Naples Digital Archive: Moving Through Time and Space

Historical maps are excellent tools for understanding the shape and development of a city. This project combines for the first time geo-referenced historical maps of Naples with texts from city guidebooks. Digital layering creates a tool that allows the user to move virtually in time and space.
The focus is on a multi-layered digital map that represents the city at the time of the viceroys (1503–1734). The starting point is the rich pictorial and cartographic material that makes it possible to trace the historical development of Naples. The cornerstones are the maps by Lafréry 1566, Baratta 1629, Petrini 1748, Duca di Noja 1750–1775, Rizzi Zannoni 1790, Marchese 1804–1813, Schiavoni 1872–1880, and those of the cadaster of 1895–1905. The digital platform links the historical maps and images to a complex database that incorporates new archival documents. This enables the user to grasp the urban development of Naples from a new perspective. At the same time this analysis is used as a basis for a critical examination of historical representation methods and their digital processing. Graphic and textual data – in particular information from historical city guides – and links will be added to the digital format. These are to be combined with further (published and unpublished) materials, thus adding information about specific places and parts of buildings (such as family chapels) by inserting them directly into the hyper-map.

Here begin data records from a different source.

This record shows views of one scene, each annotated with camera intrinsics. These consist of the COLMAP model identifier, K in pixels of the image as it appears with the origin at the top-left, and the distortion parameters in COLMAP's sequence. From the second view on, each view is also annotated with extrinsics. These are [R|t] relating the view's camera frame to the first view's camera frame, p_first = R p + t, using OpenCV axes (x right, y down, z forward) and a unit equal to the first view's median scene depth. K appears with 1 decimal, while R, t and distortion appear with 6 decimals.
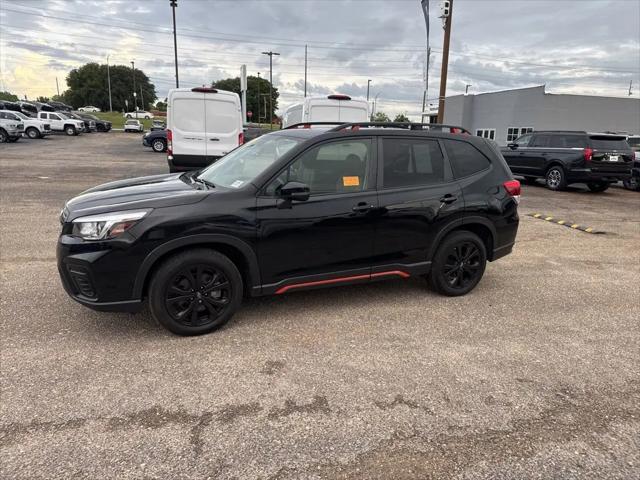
lens RADIAL K [[449.6, 0, 315.9], [0, 449.6, 243.8], [0, 0, 1]] dist [0.028957, -0.045139]
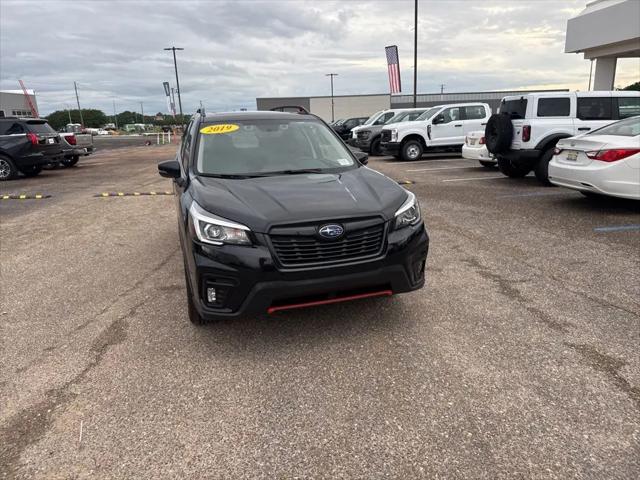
lens RADIAL K [[450.0, 0, 312.1], [0, 450.0, 243.7], [0, 0, 1]] dist [0.029661, -0.052534]
pose [[0.143970, -0.299455, 0.943186, -1.189585], [0.271898, 0.928403, 0.253258, -0.226786], [-0.951496, 0.219988, 0.215083, 0.800081]]
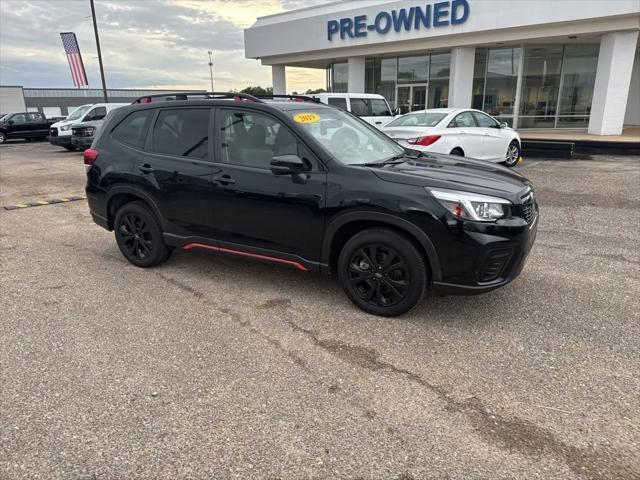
lens RADIAL K [[453.5, 0, 315.7], [0, 453.5, 236.9], [0, 0, 1]] dist [0.023651, -0.037392]
pose [[-0.564716, -0.248799, 0.786889, -0.993269], [0.193140, 0.887155, 0.419109, -0.441933], [-0.802367, 0.388657, -0.452938, 1.685512]]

The selected area for the long-term study consists of the twelve districts of Naples that appear on maps from the period before the unification of Italy. From 2018–2020, the main focus was on developing an appropriate historical-critical method and on the technical implementation at the interface with the digital archive. The results are (a) the creation of the ‘mappa vicereale’; (b) the detailed exploration of two particularly significant areas in their entire diachronic span from Greek times to the 18th century, namely the insula of the cathedral and the area along the ancient Decumano maggiore (also known as Spaccanapoli).
The digital interface offers the opportunity to explore the city through the combination of maps and texts in layers of time, to penetrate the urban palimpsest, and to visualize the routes of guide literature. The tool complements the already available, annotated, and freely accessible maps and historical views made by Antoine Lafréry, Giovanni Carafa Duca di Noja, Alessandro Baratta, and Jan van Stinemolen.